The USPS’s financial woes are due largely to declining mail volume and Bush-era regulations that drained its financial reserves. The 2006 Postal Accountability and Enhancement Act required the agency to pre-fund retiree health benefits to the tune of five billion dollars annually—a liability largely unheard of in any other government agency or private company.

Postmaster General Brennan asked the committee to look at a number of legislative reforms, including giving the USPS more flexibility over pricing and services. One proposal would allow for the mailing of booze.

Brennan also advocated for future retirees to be moved on to the rolls of Medicare instead of federal health benefits. Brennan stated that the switch could save the post office $17.5 billion over the next five years.

Some of those initiatives are included in legislation introduced by Sen.

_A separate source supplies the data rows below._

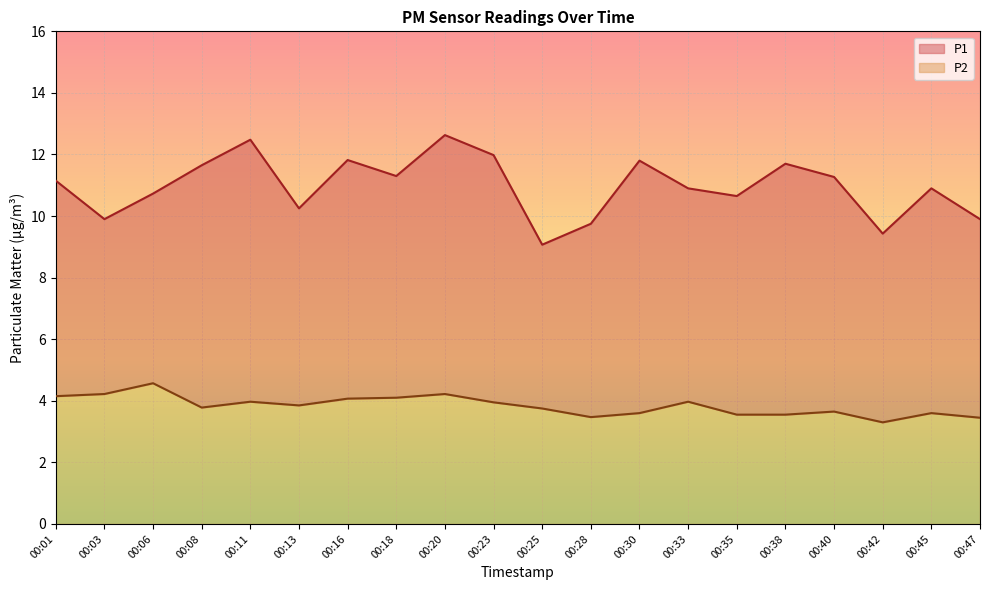

List the labels in order of P1 value, largest first.

00:20, 00:11, 00:23, 00:16, 00:30, 00:38, 00:08, 00:18, 00:40, 00:01, 00:33, 00:45, 00:06, 00:35, 00:13, 00:03, 00:47, 00:28, 00:42, 00:25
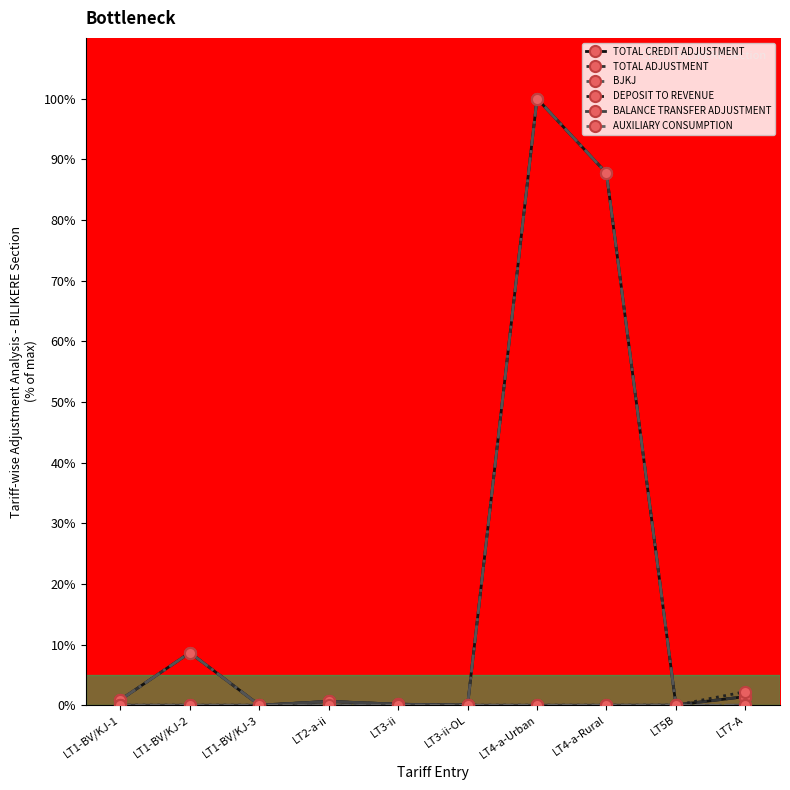

What is the difference between the highest and lowest values at LT2-a-ii?

0.6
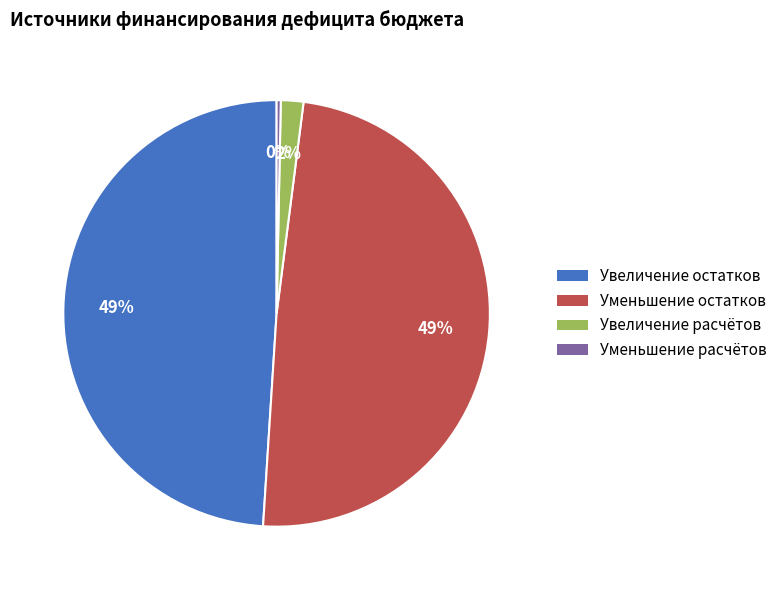

Which has a higher value, Уменьшение расчётов or Увеличение остатков?

Увеличение остатков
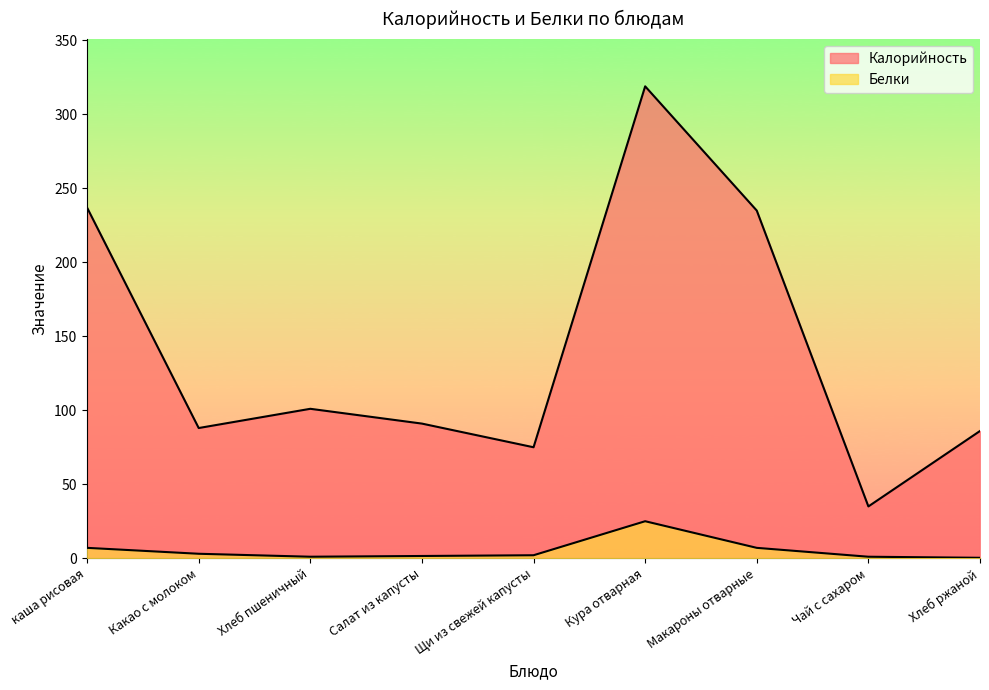

What is the sum of the Белки values at Хлеб ржаной and Чай с сахаром?

1.3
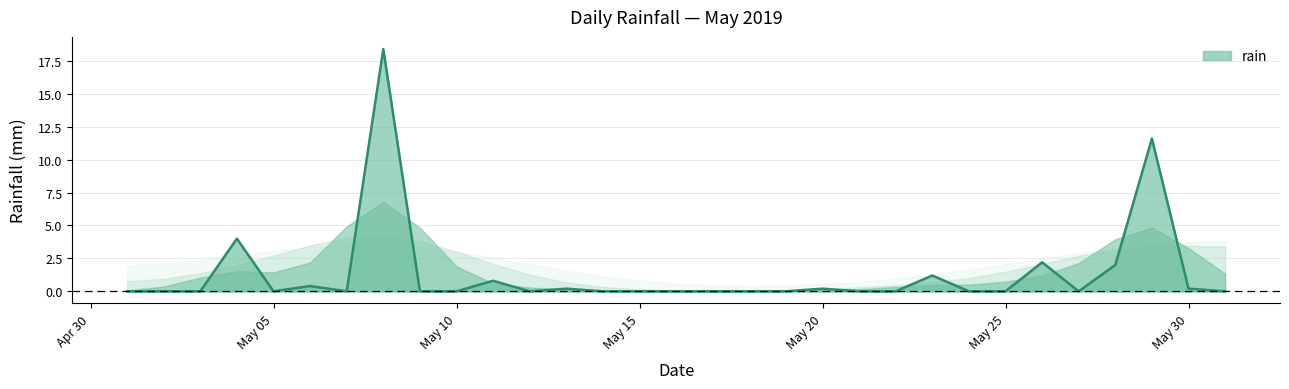

What is the difference between the maximum and minimum values?

18.4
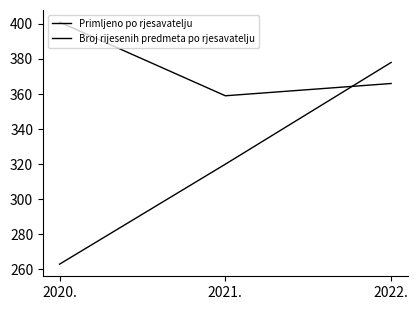

Is this an area chart (filled region under the line)?

No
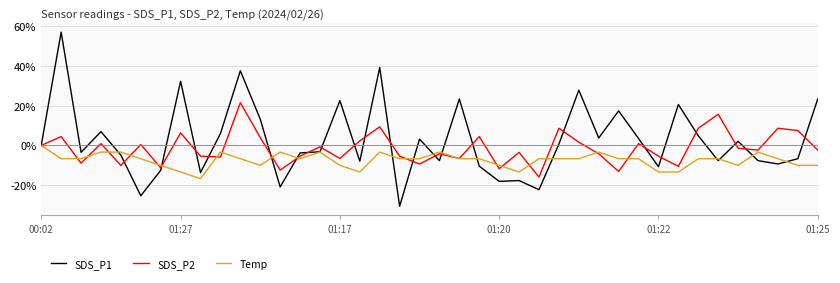

Which series has the widest spread of values?

SDS_P1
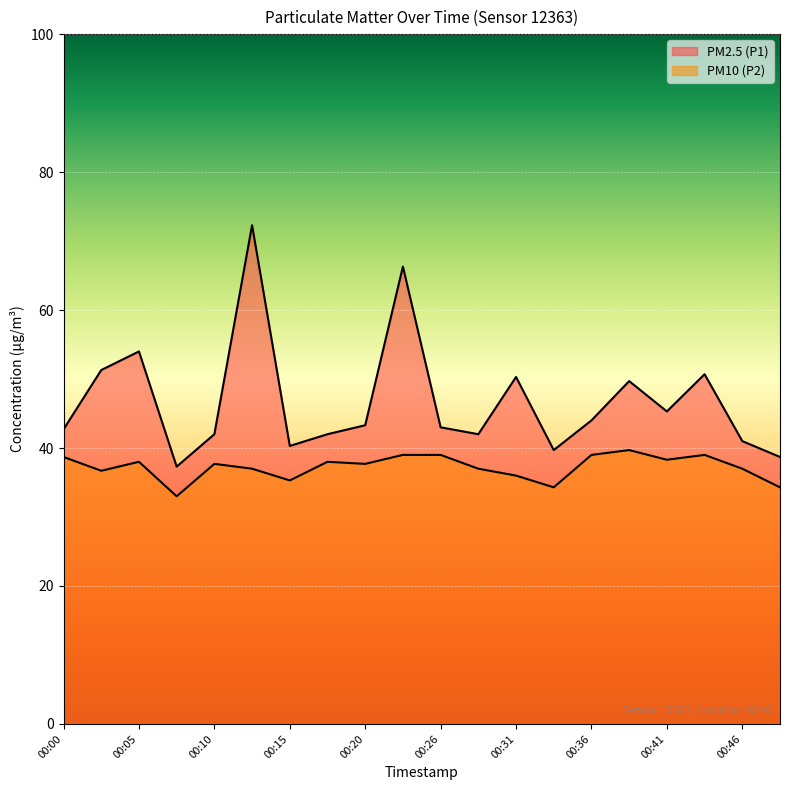

Is the value of PM2.5 (P1) at 00:48 greater than the value of PM10 (P2) at 00:02?

Yes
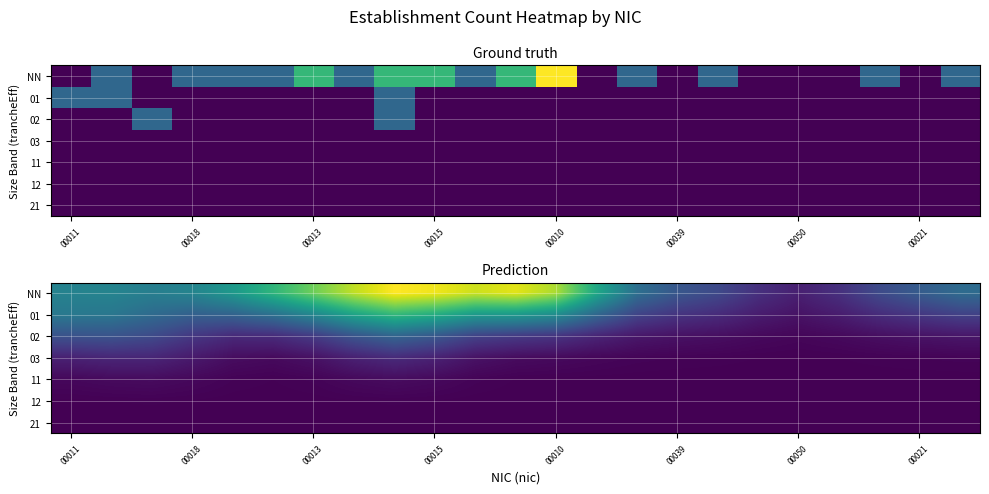

At how many categories does at least one series exceed 1?

4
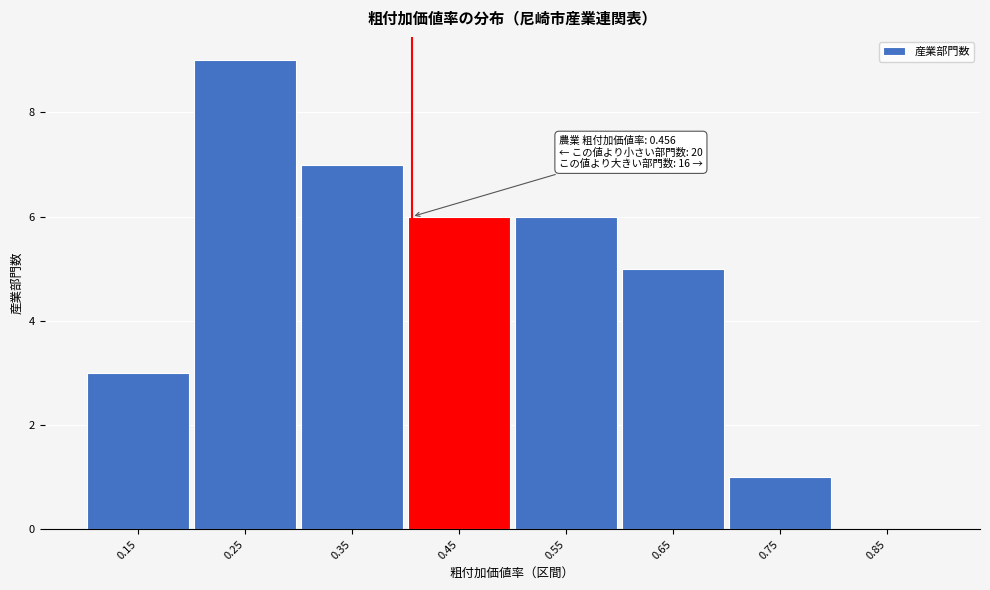

Reading left to right, what are all the values shown in this chart?

0.15=3	0.25=9	0.35=7	0.45=6	0.55=6	0.65=5	0.75=1	0.85=0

Tom Carper (D-Del.), which is currently being considered by Senate Homeland Security and Government Affairs Committee.

Not on the table, though, is postal banking which, according to the USPS inspector general, “could help the Postal Service generate new revenue to continue providing universal service.”

In a report last May, the watchdog stated that post office is “well suited” to take up the task thanks to its infrastructure and workforce training. The IG estimated that bringing back postal banking could inject $8.9 billion annually into the USPS.

It also noted that the proposal “could benefit the 68 million underserved Americans who either do not have a bank account or rely on expensive services like payday lending and check cashing.”

Sens. Bernie Sanders (I-Vt.) and Elizabeth Warren (D-Mass.) have introduced legislation to re-instate postal banking.

“We can have our Postal Service provide modest banking to low-income people where they can cash their checks and they can do banking,” Sanders said last year.